Message ID | 20221031054108.541190-1-senozhatsky@chromium.org (mailing list archive) |
---|---|
Headers | show |
Series | zsmalloc/zram: configurable zspage size | expand |
On Mon, Oct 31, 2022 at 02:40:59PM +0900, Sergey Senozhatsky wrote: > Hello, > > Some use-cases and/or data patterns may benefit from > larger zspages. Currently the limit on the number of physical > pages that are linked into a zspage is hardcoded to 4. Higher > limit changes key characteristics of a number of the size > classes, improving compactness of the pool and redusing the > amount of memory zsmalloc pool uses. More on this in 0002 > commit message. Hi Sergey, I think the idea that break of fixed subpages in zspage is really good start to optimize further.
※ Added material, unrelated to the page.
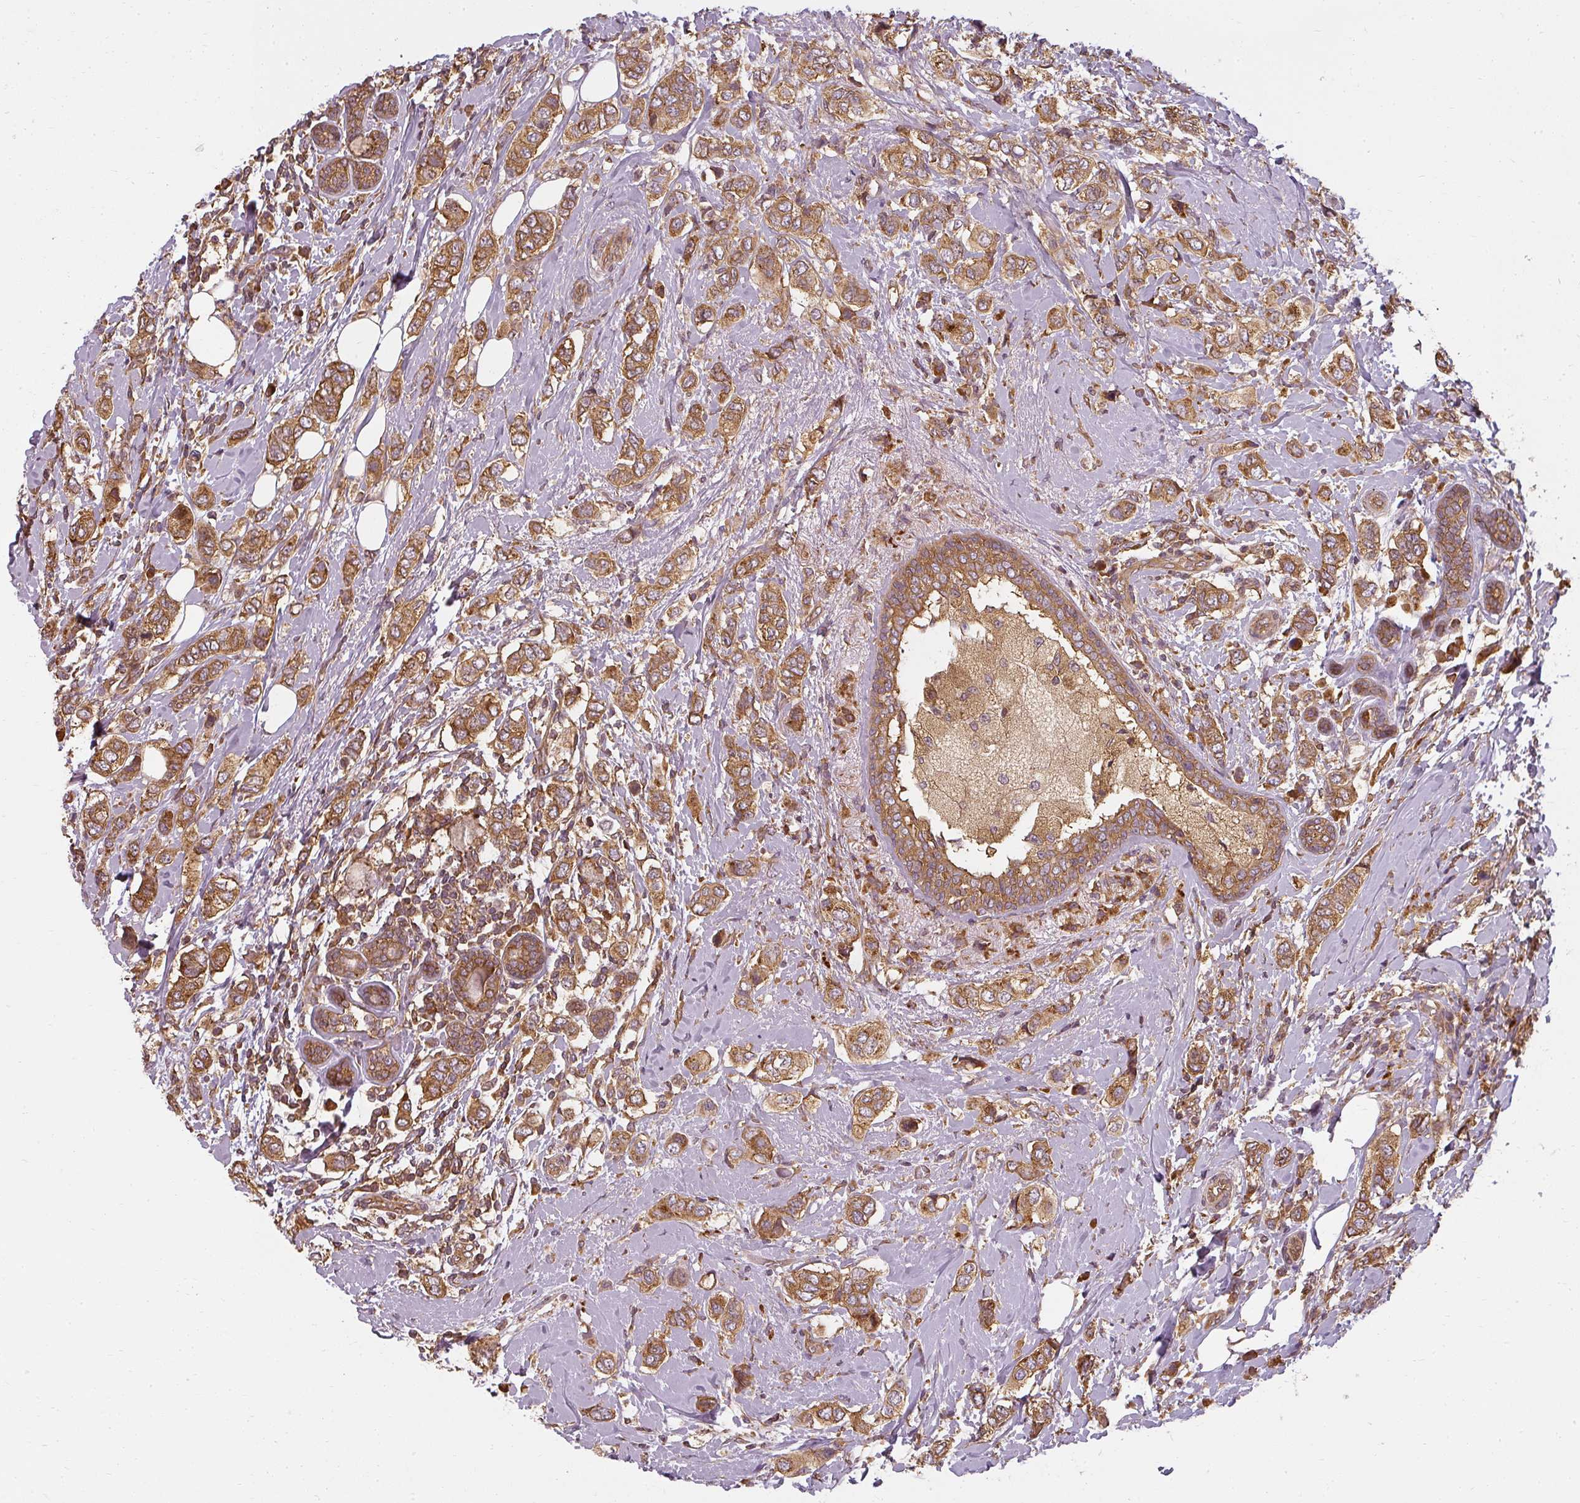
{"staining": {"intensity": "strong", "quantity": ">75%", "location": "cytoplasmic/membranous"}, "tissue": "breast cancer", "cell_type": "Tumor cells", "image_type": "cancer", "snomed": [{"axis": "morphology", "description": "Lobular carcinoma"}, {"axis": "topography", "description": "Breast"}], "caption": "Immunohistochemical staining of human breast cancer (lobular carcinoma) displays strong cytoplasmic/membranous protein positivity in about >75% of tumor cells.", "gene": "RPL24", "patient": {"sex": "female", "age": 51}}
However, I am worry about introducing per-pool config this stage. How about to introduce just one golden value for the zspage size? order-3 or 4 in Kconfig with keeping default 2? And then we make more efforts to have auto tune based on the wasted memory and the number of size classes on the fly. A good thing to be able to achieve is we have indirect table(handle <-> zpage) so we could move the object anytime so I think we could do better way in the end.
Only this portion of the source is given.